Blessed Andrew the Catechist, 1624-1644
Feast: July 26
In the 17th century, Andrew of Phú Yên, Vietnam, became a student of Alexandre de Rhodes, a French Jesuit missionary, at the insistence of his mother. A star pupil, he was baptized when he was about 15 years old alongside his mother. Andrew became one of de Rhodes’ closest assistants and soon joined “Maison Dieu” (House of God), a catechist association created by de Rhodes in which members made a public promise to serve the Church by spreading the Gospel and assisting priests for their entire lives.
Andrew made this promise at a tumultuous time for Christians in Vietnam, however. The ruling king had given orders to halt the spread of Christianity, and de Rhodes was given a warning to leave the country, and the king’s men were instructed to round up these catechists.

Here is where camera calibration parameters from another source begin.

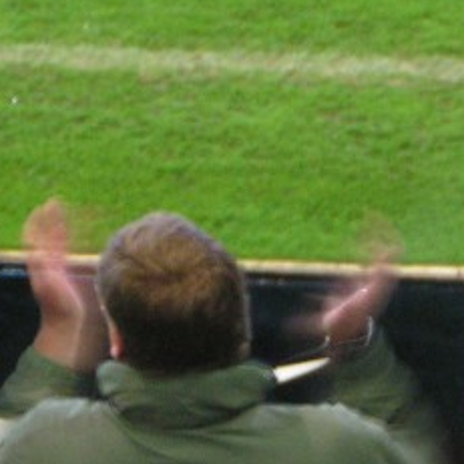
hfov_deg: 4.6
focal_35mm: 382
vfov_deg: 4.6
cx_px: 259
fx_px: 5793
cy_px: 438
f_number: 3.5
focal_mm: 19.1
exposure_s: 1/13
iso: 200
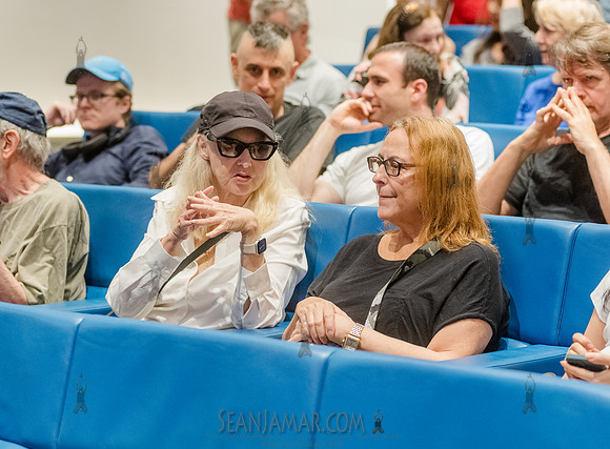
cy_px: 196
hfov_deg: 15.6
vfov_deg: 11.5
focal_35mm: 127
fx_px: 2221
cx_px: 262
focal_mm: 105
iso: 5000
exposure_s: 1/250
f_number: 3.5
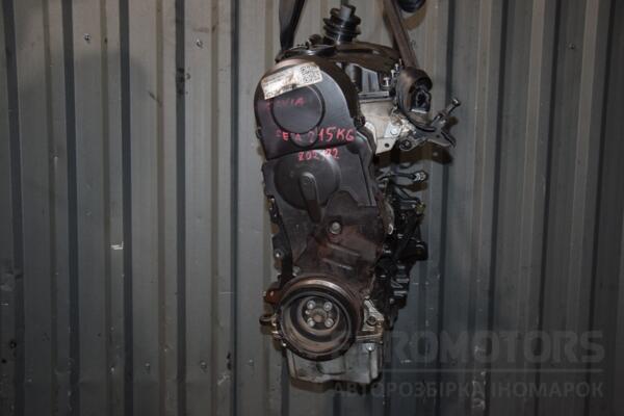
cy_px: 208
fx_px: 676
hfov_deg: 49.6
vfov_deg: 34.2
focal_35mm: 39
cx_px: 312
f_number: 5
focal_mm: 26
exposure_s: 1/60
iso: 800
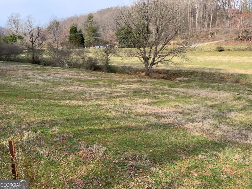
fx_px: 211
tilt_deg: -13.1
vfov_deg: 48.2
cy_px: 94
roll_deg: -0.9
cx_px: 126
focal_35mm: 29
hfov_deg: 61.7
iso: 16
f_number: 1.8
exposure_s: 1/457
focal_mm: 3
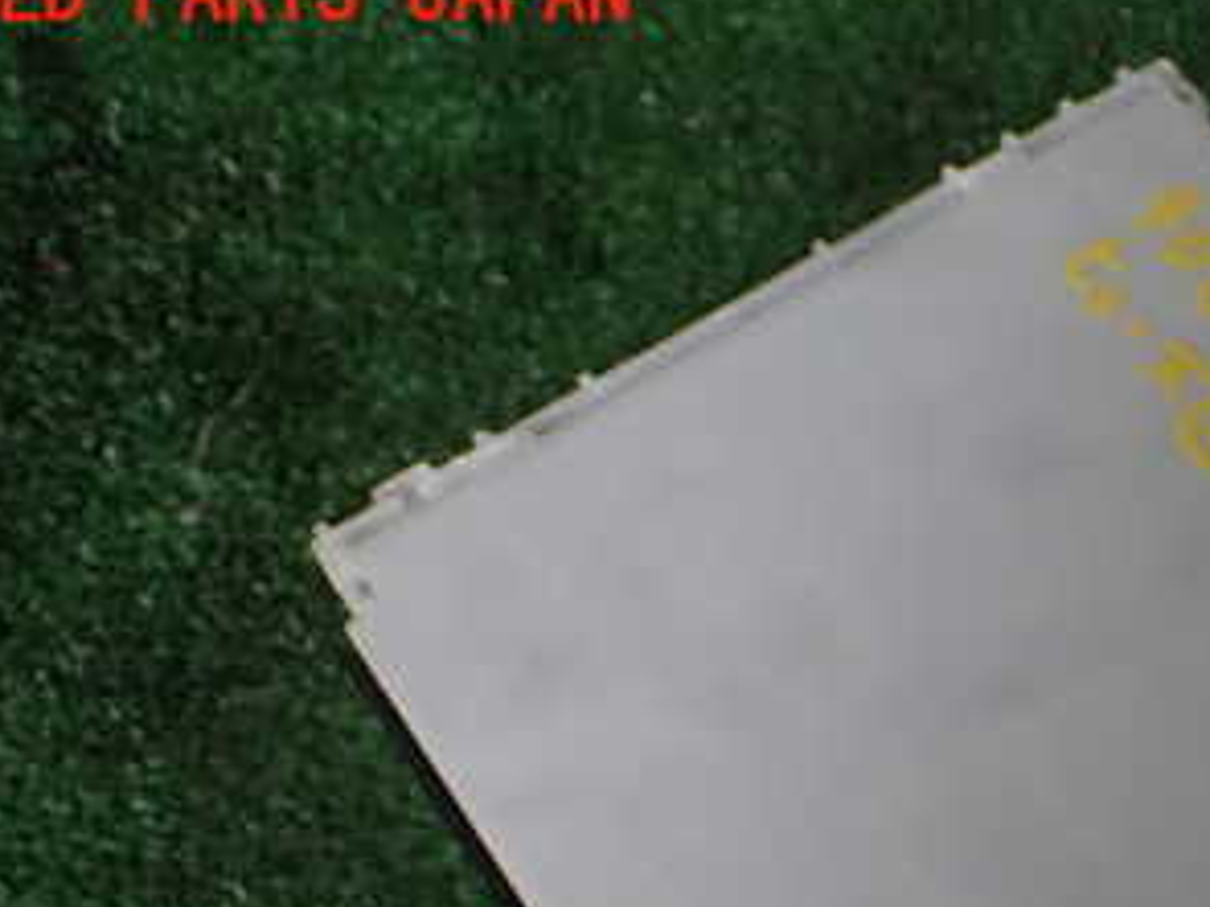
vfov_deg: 23.2
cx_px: 1116
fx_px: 2131
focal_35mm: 61
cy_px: 866
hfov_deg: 30.2
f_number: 2.3
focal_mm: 5.4
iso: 100
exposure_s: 1/200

While de Rhodes was visiting a fellow catechist in prison, soldiers were sent to his house in search of another catechist, but found Andrew instead. He was beaten, arrested and imprisoned by the governor, who tried various things to make Andrew give up his faith, but he refused; instead, he was joyful to suffer for his beloved Christ.
Andrew was sentenced to death on July 26, 1644, when he was only 19 or 20. Both Christians and pagans followed Andrew to a field outside the city, where he told them to stay strong in their faith and help him by praying for him to be faithful to the very end. Just before he was beheaded, Andrew cried out the name of Jesus. Today there is a monument to Blessed Andrew in his diocese.
As the first martyr of the Church of Vietnam, Andrew was beatified on March 5, 2000, by Pope John Paul II.